- _Given problem_:
List each line in the material below that contains the string "JSON".

- _Supplied material_:
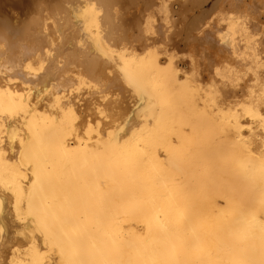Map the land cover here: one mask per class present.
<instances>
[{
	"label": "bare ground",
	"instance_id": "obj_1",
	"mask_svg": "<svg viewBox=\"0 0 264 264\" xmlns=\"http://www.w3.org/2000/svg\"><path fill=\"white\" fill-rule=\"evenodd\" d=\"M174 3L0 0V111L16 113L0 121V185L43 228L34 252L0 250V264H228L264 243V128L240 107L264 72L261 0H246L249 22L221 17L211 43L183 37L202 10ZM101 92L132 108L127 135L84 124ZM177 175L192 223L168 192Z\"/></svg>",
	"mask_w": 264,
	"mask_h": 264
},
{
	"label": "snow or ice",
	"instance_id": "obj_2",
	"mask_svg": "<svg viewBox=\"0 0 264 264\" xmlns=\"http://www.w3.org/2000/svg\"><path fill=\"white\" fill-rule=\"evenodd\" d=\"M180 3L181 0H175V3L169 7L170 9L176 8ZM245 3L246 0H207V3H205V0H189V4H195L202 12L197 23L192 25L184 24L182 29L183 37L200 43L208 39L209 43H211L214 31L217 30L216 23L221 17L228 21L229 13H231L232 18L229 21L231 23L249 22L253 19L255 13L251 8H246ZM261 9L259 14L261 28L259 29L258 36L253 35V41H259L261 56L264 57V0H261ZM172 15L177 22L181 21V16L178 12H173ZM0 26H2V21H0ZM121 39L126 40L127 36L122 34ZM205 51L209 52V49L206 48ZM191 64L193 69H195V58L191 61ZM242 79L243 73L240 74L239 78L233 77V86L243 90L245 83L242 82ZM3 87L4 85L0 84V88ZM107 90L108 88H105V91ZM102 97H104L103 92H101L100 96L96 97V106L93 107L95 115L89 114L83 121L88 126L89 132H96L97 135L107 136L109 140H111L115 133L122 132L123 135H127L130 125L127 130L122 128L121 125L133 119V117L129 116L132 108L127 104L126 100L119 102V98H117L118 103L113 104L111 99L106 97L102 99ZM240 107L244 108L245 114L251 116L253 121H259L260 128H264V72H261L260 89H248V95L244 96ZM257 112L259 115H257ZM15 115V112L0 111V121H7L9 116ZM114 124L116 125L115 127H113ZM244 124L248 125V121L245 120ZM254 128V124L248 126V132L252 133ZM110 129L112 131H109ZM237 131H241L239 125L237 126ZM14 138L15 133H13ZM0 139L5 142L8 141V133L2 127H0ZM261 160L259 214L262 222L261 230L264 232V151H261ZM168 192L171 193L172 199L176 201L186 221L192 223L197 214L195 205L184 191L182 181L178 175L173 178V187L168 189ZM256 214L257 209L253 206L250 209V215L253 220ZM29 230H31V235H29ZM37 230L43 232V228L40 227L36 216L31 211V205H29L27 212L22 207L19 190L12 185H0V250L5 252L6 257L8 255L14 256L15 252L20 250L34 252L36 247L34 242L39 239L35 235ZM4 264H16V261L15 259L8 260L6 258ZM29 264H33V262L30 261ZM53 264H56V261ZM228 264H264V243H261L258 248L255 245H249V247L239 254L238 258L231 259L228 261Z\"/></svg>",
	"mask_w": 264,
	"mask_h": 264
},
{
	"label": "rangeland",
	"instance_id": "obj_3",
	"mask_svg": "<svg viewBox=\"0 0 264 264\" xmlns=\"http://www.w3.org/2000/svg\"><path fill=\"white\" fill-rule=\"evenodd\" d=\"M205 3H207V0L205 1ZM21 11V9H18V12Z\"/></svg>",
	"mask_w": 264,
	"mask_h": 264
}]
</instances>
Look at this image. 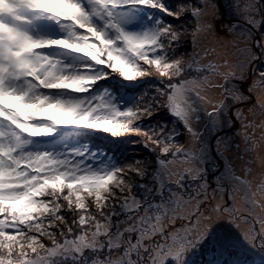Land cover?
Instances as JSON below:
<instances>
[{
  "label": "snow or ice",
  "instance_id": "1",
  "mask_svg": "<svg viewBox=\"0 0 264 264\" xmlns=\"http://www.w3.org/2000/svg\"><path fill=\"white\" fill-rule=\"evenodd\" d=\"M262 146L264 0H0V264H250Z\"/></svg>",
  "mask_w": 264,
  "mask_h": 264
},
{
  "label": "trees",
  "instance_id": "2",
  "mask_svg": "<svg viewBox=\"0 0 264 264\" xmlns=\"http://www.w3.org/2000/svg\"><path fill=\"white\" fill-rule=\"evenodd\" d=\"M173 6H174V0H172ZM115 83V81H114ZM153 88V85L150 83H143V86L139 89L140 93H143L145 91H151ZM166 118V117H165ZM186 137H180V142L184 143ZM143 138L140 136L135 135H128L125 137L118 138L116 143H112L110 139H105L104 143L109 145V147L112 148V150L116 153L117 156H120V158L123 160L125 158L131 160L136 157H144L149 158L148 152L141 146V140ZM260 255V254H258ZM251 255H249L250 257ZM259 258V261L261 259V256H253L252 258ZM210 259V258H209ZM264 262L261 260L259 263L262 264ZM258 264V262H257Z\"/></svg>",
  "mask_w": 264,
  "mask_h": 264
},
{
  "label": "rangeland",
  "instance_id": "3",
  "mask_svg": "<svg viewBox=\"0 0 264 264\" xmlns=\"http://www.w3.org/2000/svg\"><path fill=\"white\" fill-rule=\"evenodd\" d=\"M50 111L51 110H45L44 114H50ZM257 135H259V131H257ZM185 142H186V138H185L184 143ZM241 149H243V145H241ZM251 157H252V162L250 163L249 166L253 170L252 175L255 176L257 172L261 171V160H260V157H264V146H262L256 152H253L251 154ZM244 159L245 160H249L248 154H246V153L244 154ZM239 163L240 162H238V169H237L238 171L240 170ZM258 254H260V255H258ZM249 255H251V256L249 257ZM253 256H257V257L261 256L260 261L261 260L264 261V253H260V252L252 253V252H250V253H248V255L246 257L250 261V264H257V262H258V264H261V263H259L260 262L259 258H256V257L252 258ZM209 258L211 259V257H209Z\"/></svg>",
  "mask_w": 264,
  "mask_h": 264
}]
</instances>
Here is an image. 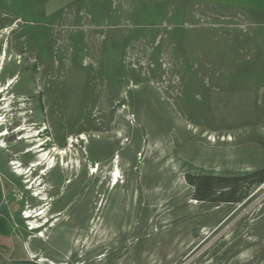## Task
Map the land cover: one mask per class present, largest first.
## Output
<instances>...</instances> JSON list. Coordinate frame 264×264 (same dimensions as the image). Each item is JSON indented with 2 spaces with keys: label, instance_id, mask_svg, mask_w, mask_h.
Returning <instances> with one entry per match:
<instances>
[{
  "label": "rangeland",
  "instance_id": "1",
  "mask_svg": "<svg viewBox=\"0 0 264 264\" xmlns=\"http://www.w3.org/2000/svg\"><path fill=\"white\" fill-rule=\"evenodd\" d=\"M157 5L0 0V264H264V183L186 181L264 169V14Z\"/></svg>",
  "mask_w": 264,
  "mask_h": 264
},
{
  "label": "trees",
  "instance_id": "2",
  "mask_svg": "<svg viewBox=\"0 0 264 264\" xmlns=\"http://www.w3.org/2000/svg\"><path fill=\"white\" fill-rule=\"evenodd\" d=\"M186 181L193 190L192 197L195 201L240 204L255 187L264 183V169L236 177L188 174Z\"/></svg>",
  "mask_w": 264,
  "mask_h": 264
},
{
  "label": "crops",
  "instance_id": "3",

- _Worked answer_:
Instances as JSON below:
<instances>...</instances> JSON list. Coordinate frame 264×264 (same dimensions as the image). Each item is JSON indented with 2 spaces with keys: label, instance_id, mask_svg, mask_w, mask_h.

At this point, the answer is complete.